Work to be completed:
Find "List each element's" in the records that follow; print that line and each subsequent line through the last one, verbatim and with nothing added.

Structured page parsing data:
------------------------------------------------------------

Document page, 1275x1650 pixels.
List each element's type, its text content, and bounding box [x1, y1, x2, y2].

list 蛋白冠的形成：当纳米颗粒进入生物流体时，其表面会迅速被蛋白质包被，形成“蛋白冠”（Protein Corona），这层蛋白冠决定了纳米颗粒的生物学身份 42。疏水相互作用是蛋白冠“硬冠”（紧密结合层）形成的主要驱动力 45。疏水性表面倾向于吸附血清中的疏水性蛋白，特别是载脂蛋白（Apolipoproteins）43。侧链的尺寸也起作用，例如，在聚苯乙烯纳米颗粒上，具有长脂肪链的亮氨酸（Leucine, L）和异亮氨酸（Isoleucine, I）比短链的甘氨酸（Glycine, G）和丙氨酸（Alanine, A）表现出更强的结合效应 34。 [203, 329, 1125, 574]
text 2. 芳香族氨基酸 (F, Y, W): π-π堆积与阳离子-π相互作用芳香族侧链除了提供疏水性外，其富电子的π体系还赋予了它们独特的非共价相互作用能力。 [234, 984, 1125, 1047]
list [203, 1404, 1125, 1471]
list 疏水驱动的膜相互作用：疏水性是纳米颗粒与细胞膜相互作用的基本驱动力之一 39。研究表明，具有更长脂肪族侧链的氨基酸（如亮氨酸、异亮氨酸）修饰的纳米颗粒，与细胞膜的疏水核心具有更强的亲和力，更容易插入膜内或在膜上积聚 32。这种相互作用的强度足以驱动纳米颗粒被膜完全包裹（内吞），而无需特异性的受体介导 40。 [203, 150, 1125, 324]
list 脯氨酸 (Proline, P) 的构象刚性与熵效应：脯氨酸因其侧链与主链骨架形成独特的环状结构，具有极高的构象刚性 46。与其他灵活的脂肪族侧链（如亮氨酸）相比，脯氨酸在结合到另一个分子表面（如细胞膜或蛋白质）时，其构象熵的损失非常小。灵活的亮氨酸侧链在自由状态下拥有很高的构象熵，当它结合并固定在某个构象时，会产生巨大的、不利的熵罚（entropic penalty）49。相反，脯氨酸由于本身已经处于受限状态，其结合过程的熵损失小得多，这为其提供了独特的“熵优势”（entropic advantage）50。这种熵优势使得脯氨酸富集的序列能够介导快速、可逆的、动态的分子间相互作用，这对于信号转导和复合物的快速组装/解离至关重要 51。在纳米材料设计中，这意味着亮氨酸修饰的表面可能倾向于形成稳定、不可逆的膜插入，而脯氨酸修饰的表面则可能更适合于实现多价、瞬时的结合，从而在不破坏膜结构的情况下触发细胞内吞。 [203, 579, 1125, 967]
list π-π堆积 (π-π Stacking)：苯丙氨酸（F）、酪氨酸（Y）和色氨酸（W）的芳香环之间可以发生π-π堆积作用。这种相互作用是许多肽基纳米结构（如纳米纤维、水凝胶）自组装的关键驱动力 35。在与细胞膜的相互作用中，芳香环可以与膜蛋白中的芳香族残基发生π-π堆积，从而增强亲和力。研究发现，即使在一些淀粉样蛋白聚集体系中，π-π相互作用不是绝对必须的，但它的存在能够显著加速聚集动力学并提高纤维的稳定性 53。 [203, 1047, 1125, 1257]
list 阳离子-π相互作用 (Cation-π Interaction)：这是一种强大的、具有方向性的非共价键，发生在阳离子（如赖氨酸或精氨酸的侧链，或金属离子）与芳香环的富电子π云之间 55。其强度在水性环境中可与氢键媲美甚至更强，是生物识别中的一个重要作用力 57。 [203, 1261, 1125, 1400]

------------------------------------------------------------

Task response:
List each element's type, its text content, and bounding box [x1, y1, x2, y2].

list 蛋白冠的形成：当纳米颗粒进入生物流体时，其表面会迅速被蛋白质包被，形成“蛋白冠”（Protein Corona），这层蛋白冠决定了纳米颗粒的生物学身份 42。疏水相互作用是蛋白冠“硬冠”（紧密结合层）形成的主要驱动力 45。疏水性表面倾向于吸附血清中的疏水性蛋白，特别是载脂蛋白（Apolipoproteins）43。侧链的尺寸也起作用，例如，在聚苯乙烯纳米颗粒上，具有长脂肪链的亮氨酸（Leucine, L）和异亮氨酸（Isoleucine, I）比短链的甘氨酸（Glycine, G）和丙氨酸（Alanine, A）表现出更强的结合效应 34。 [203, 329, 1125, 574]
text 2. 芳香族氨基酸 (F, Y, W): π-π堆积与阳离子-π相互作用芳香族侧链除了提供疏水性外，其富电子的π体系还赋予了它们独特的非共价相互作用能力。 [234, 984, 1125, 1047]
list [203, 1404, 1125, 1471]
list 疏水驱动的膜相互作用：疏水性是纳米颗粒与细胞膜相互作用的基本驱动力之一 39。研究表明，具有更长脂肪族侧链的氨基酸（如亮氨酸、异亮氨酸）修饰的纳米颗粒，与细胞膜的疏水核心具有更强的亲和力，更容易插入膜内或在膜上积聚 32。这种相互作用的强度足以驱动纳米颗粒被膜完全包裹（内吞），而无需特异性的受体介导 40。 [203, 150, 1125, 324]
list 脯氨酸 (Proline, P) 的构象刚性与熵效应：脯氨酸因其侧链与主链骨架形成独特的环状结构，具有极高的构象刚性 46。与其他灵活的脂肪族侧链（如亮氨酸）相比，脯氨酸在结合到另一个分子表面（如细胞膜或蛋白质）时，其构象熵的损失非常小。灵活的亮氨酸侧链在自由状态下拥有很高的构象熵，当它结合并固定在某个构象时，会产生巨大的、不利的熵罚（entropic penalty）49。相反，脯氨酸由于本身已经处于受限状态，其结合过程的熵损失小得多，这为其提供了独特的“熵优势”（entropic advantage）50。这种熵优势使得脯氨酸富集的序列能够介导快速、可逆的、动态的分子间相互作用，这对于信号转导和复合物的快速组装/解离至关重要 51。在纳米材料设计中，这意味着亮氨酸修饰的表面可能倾向于形成稳定、不可逆的膜插入，而脯氨酸修饰的表面则可能更适合于实现多价、瞬时的结合，从而在不破坏膜结构的情况下触发细胞内吞。 [203, 579, 1125, 967]
list π-π堆积 (π-π Stacking)：苯丙氨酸（F）、酪氨酸（Y）和色氨酸（W）的芳香环之间可以发生π-π堆积作用。这种相互作用是许多肽基纳米结构（如纳米纤维、水凝胶）自组装的关键驱动力 35。在与细胞膜的相互作用中，芳香环可以与膜蛋白中的芳香族残基发生π-π堆积，从而增强亲和力。研究发现，即使在一些淀粉样蛋白聚集体系中，π-π相互作用不是绝对必须的，但它的存在能够显著加速聚集动力学并提高纤维的稳定性 53。 [203, 1047, 1125, 1257]
list 阳离子-π相互作用 (Cation-π Interaction)：这是一种强大的、具有方向性的非共价键，发生在阳离子（如赖氨酸或精氨酸的侧链，或金属离子）与芳香环的富电子π云之间 55。其强度在水性环境中可与氢键媲美甚至更强，是生物识别中的一个重要作用力 57。 [203, 1261, 1125, 1400]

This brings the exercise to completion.